Thursday, December 4, 2014

Essay: Jacob Niedzwiecki on the future of artists and arts organizations, Part II


@JakeMoves
“Build no more fortresses, build railways.” Part II
by Jacob Niedzwiecki
(reprinted with permission)
Performance photos by Vish Hansa, featuring the cast of Jacqueries, Part 1

Live performance is now a premium product — or even more of one
We’re putting on live performances in the age of mechanical reproduction. When 'free' is the default price point, even a fringe show becomes a premium product. For indie organizations and companies that run close to their communities, this is only a small bump up the ladder. But organizations who were offering a premium product are now offering an elite product. They need a strategy to avoid creating a price umbrella. They need an affordable on-ramp for aspirational consumers and potential audience members. And they need to pay time and attention to social issues to keep their image positive. Cheap, high-reach activities like livestreams can help all types of organizations. Large organizations can use second companies or chamber groups as ‘flanker brands’, with the potential to negotiate contracts more amenable to reaching extramural audiences.


Market the pain points
The conversation that is taking place right now around fair compensation for musicians is highly visible and vital. Get into it. If you’re a company, stop complaining about your unions and start marketing the fact that you pay a living wage. You are sweatshop-free. You are cruelty-free. You are made of artists and they are not starving to death! This is an historic achievement, and it’s worth trumpeting.

You are made of artists
The evolution of unions / professional associations in North America has resulted in adversarial relationships with management. Of all sectors, arts organizations should be able to find common ground and common goals. If you’re an administrator or a union rep, and you’re not looking at how work structures in Germany, Japan, or parts of the U.S. help maintain flexibility and encourage mutual trust and collaboration between workers and management, please…buy a farm, raise some sheep — follow your passion, but quit your job, because you’re hurting us all.

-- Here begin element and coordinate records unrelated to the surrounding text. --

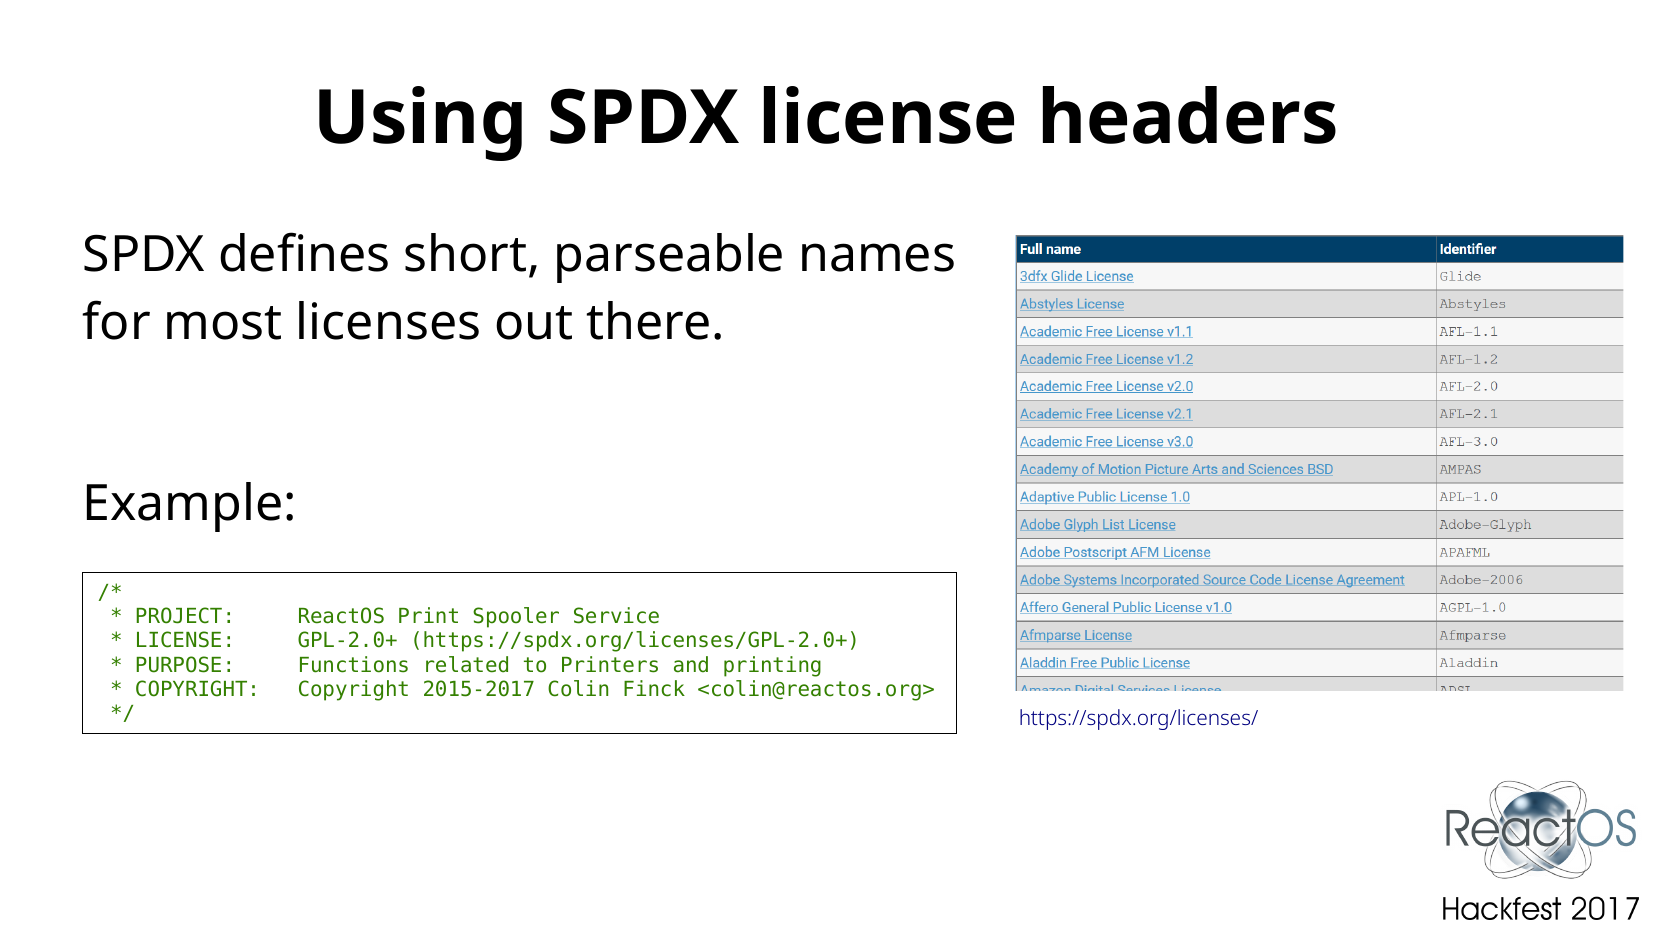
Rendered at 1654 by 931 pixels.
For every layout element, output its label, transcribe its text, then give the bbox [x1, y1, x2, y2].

picture [1015, 235, 1624, 691]
picture [1440, 779, 1642, 920]
title Using SPDX license headers [82, 37, 1571, 193]
text_box https://spdx.org/licenses/ [1003, 695, 1607, 739]
list SPDX defines short, parseable names for most licenses out there. Example: [82, 217, 957, 567]
text_box /* * PROJECT: ReactOS Print Spooler Service * LICENSE: GPL-2.0+ (https://spdx.org/licenses/GPL-2.0+) * PURPOSE: Functions related to Printers and printing * COPYRIGHT: Copyright 2015-2017 Colin Finck <colin@reactos.org> */ [82, 572, 957, 732]
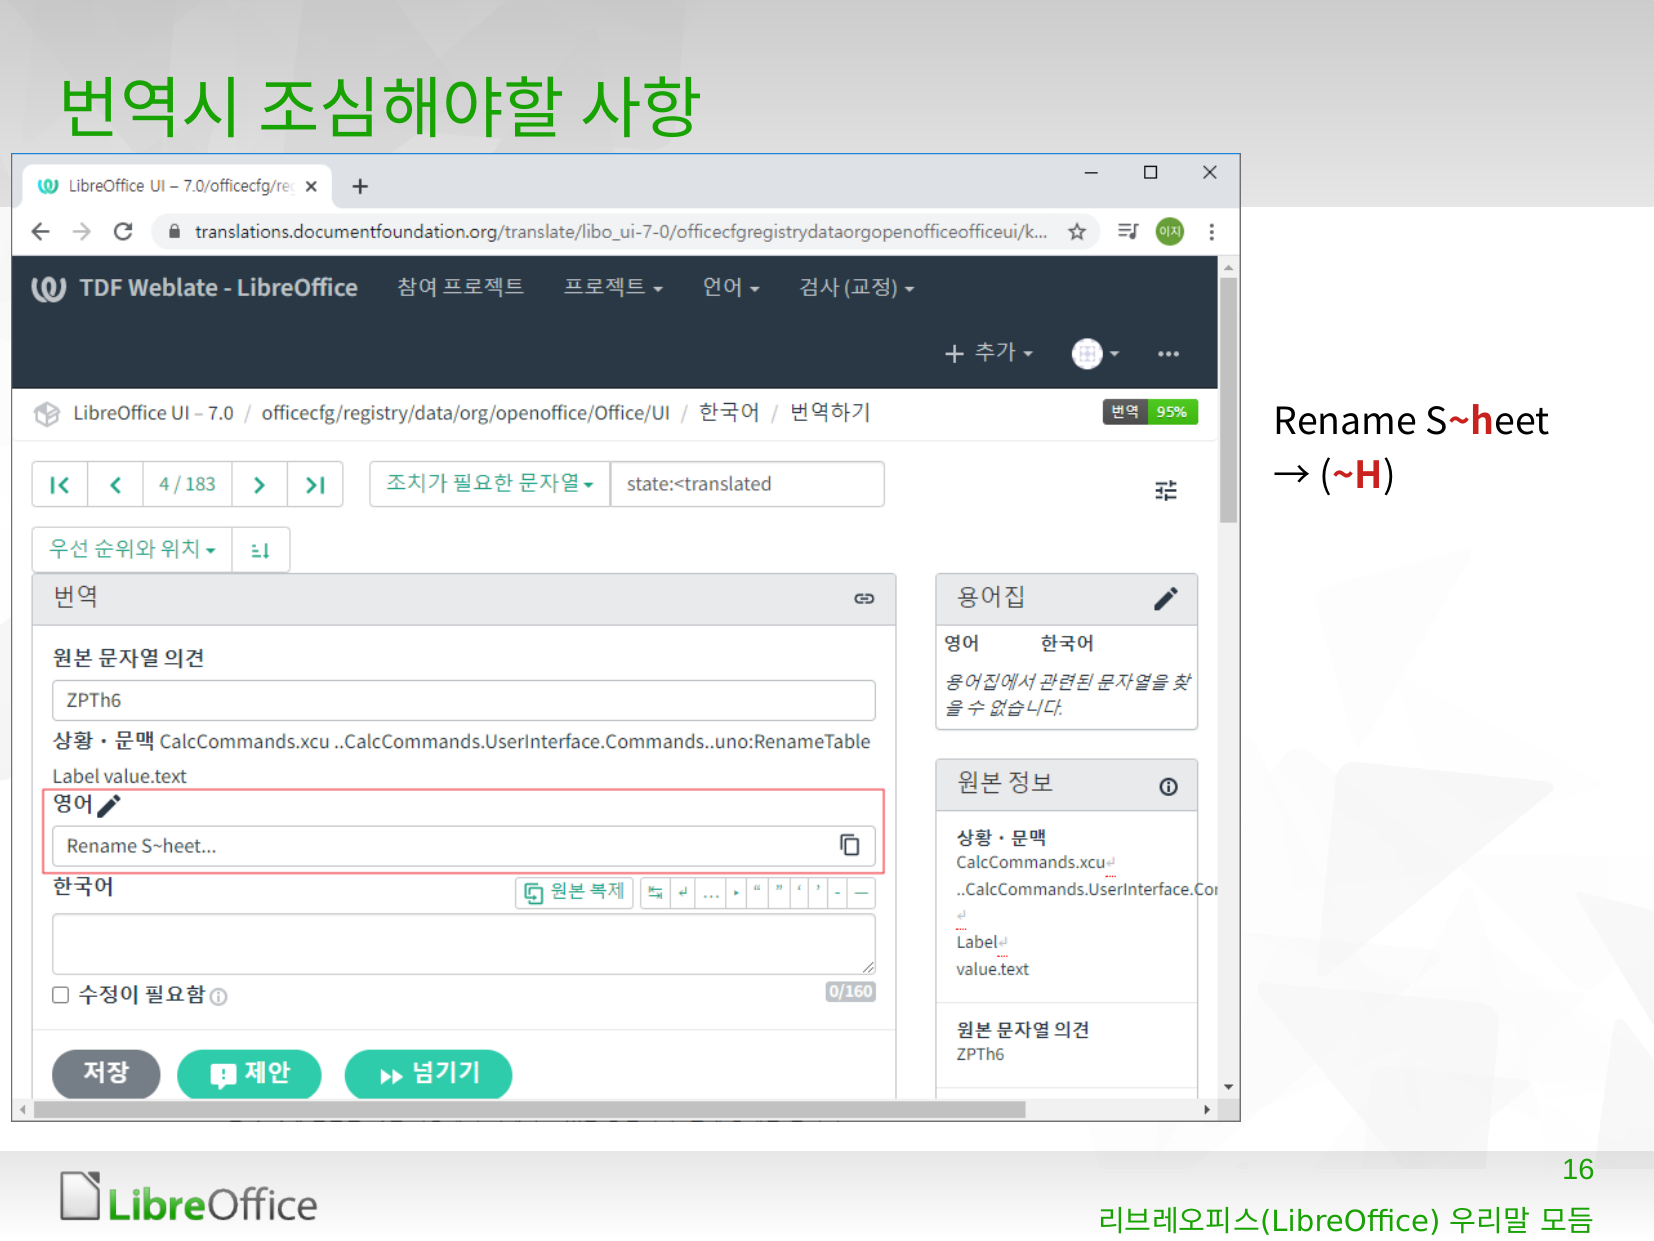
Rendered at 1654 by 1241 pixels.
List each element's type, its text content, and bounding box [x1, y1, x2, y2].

Force projection and amphibious works
There is a small contemporary dance troupe from Australia that has more lifetime YouTube views than the National Ballet of Canada. This is an example of what military types would call 'force projection' — a large ensemble does not automatically translate into global influence. If you are creating work for live performance, you need to figure out how to project that work into an online environment in a way that maintains its creative integrity. Video trailers are the starting point, not the end; don’t try and use online to market the work locally. Try to make a compelling experience for an extramural audience, and use online tools to make sure it also reaches locals. The goal is creative works that can have a life in both environments — amphibious works.

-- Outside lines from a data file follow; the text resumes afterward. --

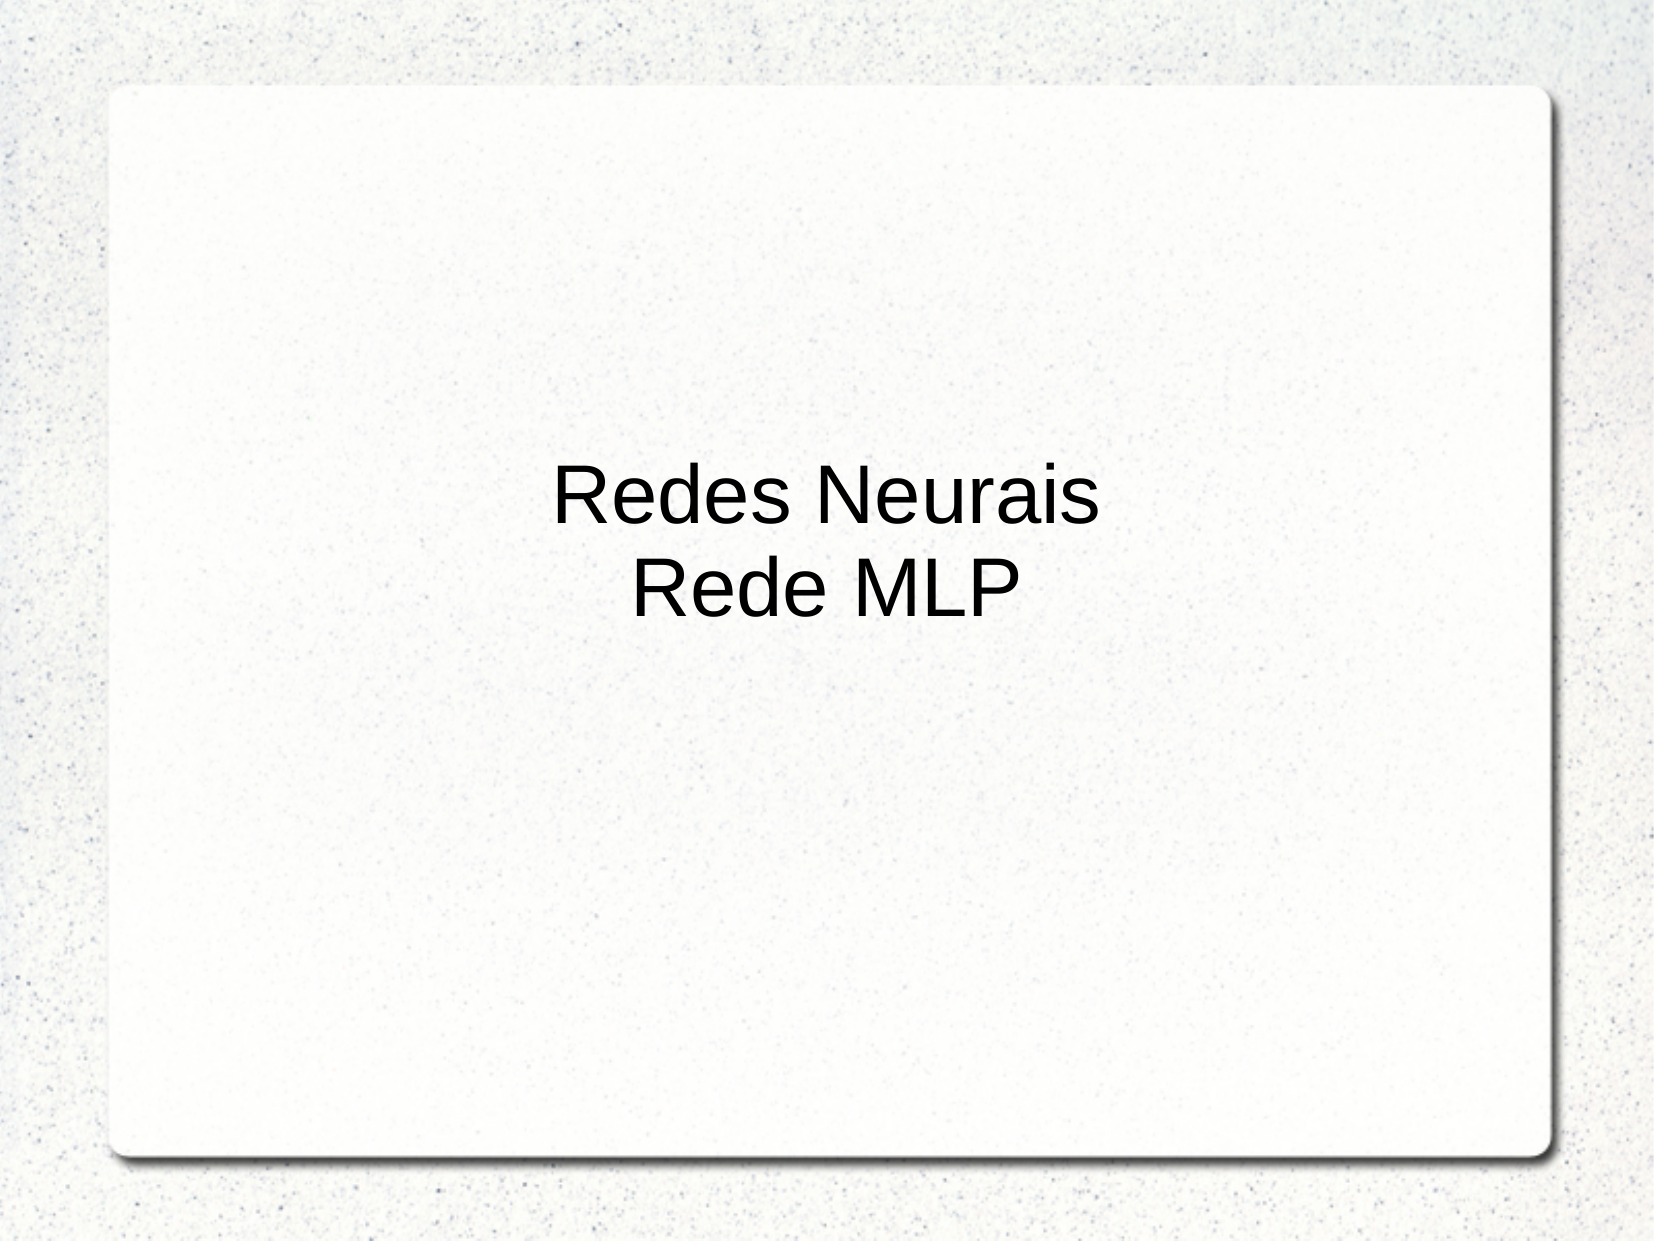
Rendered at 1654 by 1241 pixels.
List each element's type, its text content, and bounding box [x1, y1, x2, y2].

picture [0, 0, 1654, 1241]
subtitle Redes Neurais Rede MLP [118, 96, 1536, 987]
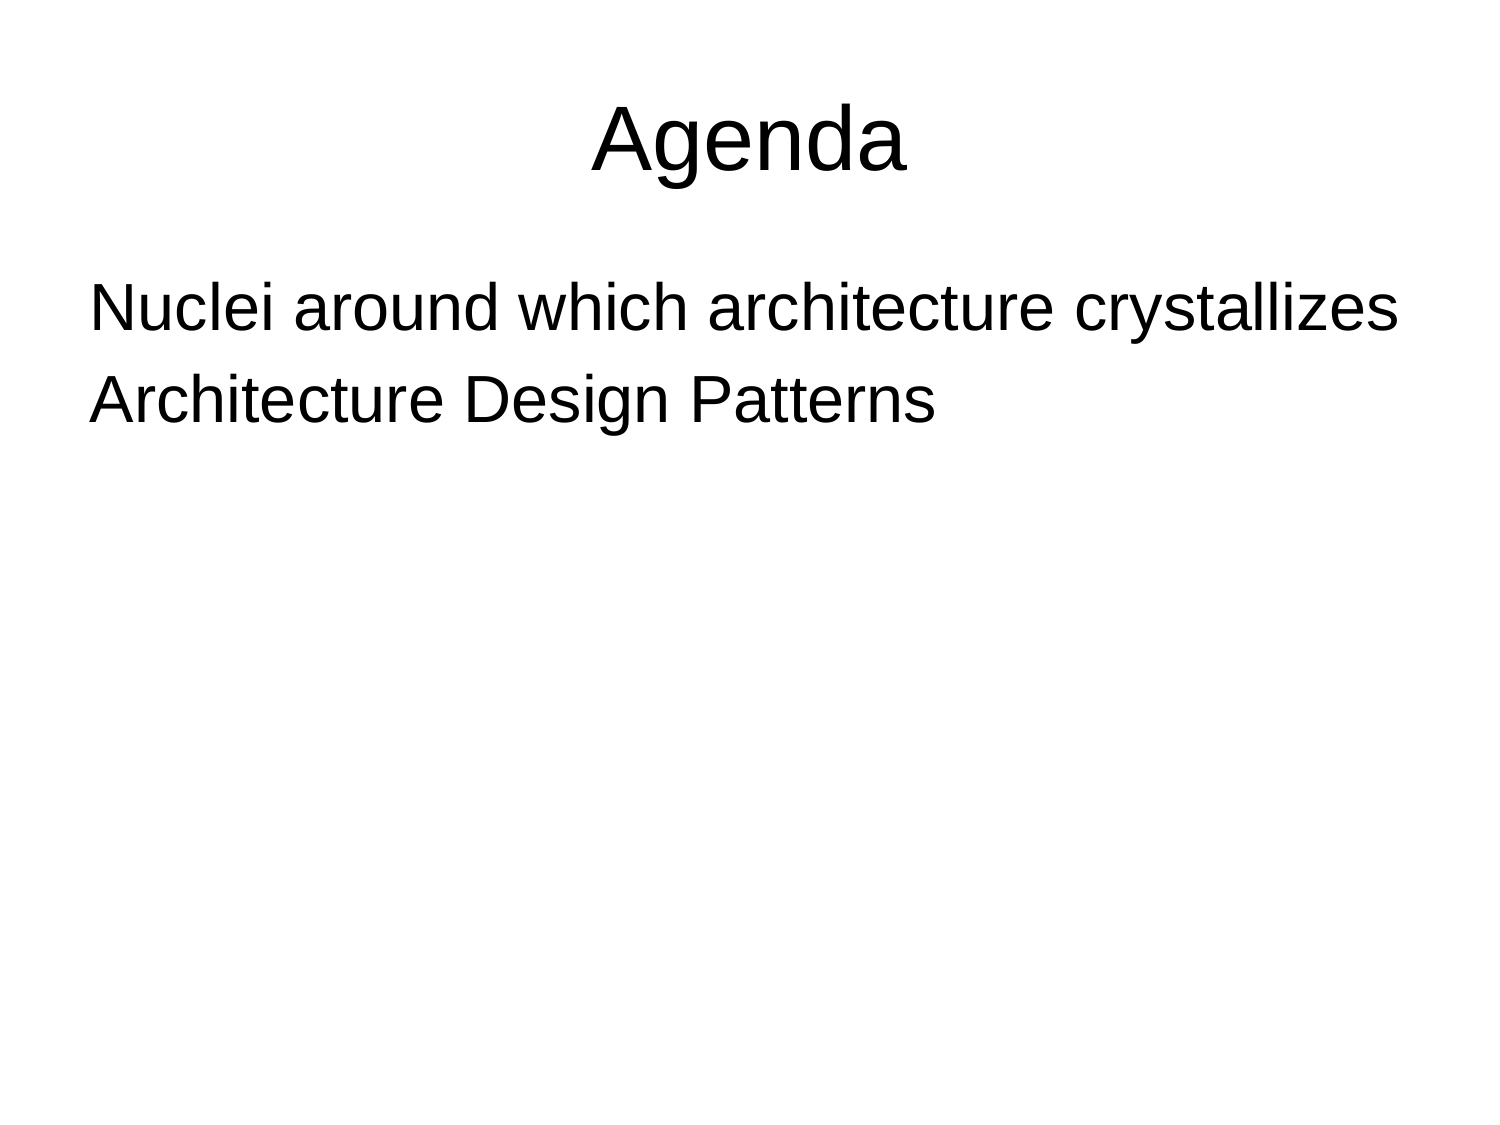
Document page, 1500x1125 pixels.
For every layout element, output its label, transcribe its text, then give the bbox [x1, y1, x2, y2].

list Nuclei around which architecture crystallizes Architecture Design Patterns [75, 262, 1426, 1006]
title Agenda [75, 45, 1426, 233]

Force projection part II: long live the new flesh
The fastest way to success in Canada is to be successful somewhere else. Culturally, we trust external validation. Traditionally this meant touring, but work for extramural audiences can be a much more accessible route. For me, this meant moving sideways from performing into making dance films and interactive works, rather than focusing on live works right away. Video tours cheaply, lives happily online, and offers more opportunities to travel and connect with presenters and audiences.

Every live performance project in this city should answer the question, “Can our audience be bigger than the people in the room with us?” Sometimes the answer might be no, but if the answer is 'yes' or 'maybe' or 'probably, but how?' or 'absolutely, but how do we cover the costs?', that’s a win. I want to help those projects reach that extramural audience, and work harder on capacity building and knowledge sharing across the sector, making technical resources available to creators at all scales. F/ has some concrete programs to this end that are being announced soon. This is way more than livestreaming: this is planning for extramural audiences from the very beginning of the creative process. Maybe your play can also thrive online as a webseries. Maybe your dance work can be visually annotated for interactive viewing. Or maybe (as in the case of Jacqueries) your work can use that technology to provide an otherwise impossible live experience.

The parallel endeavour to projecting Toronto-based work in a tech-mediated form is to convene an audience for it. The artist RM Vaughan once released a series of buttons that said, “Please stop talking about New York.” New York’s legend as a hotbed and incubator for culture persists even as its actual influence and activity wanes. How about a very Canadian request: “Please start talking about Toronto?” I would love to assemble a cabal of curators, marketing & development professionals, and artists to figure out how to build a global extramural audience for this kind of amphibious work — works that can live both in the flesh and online.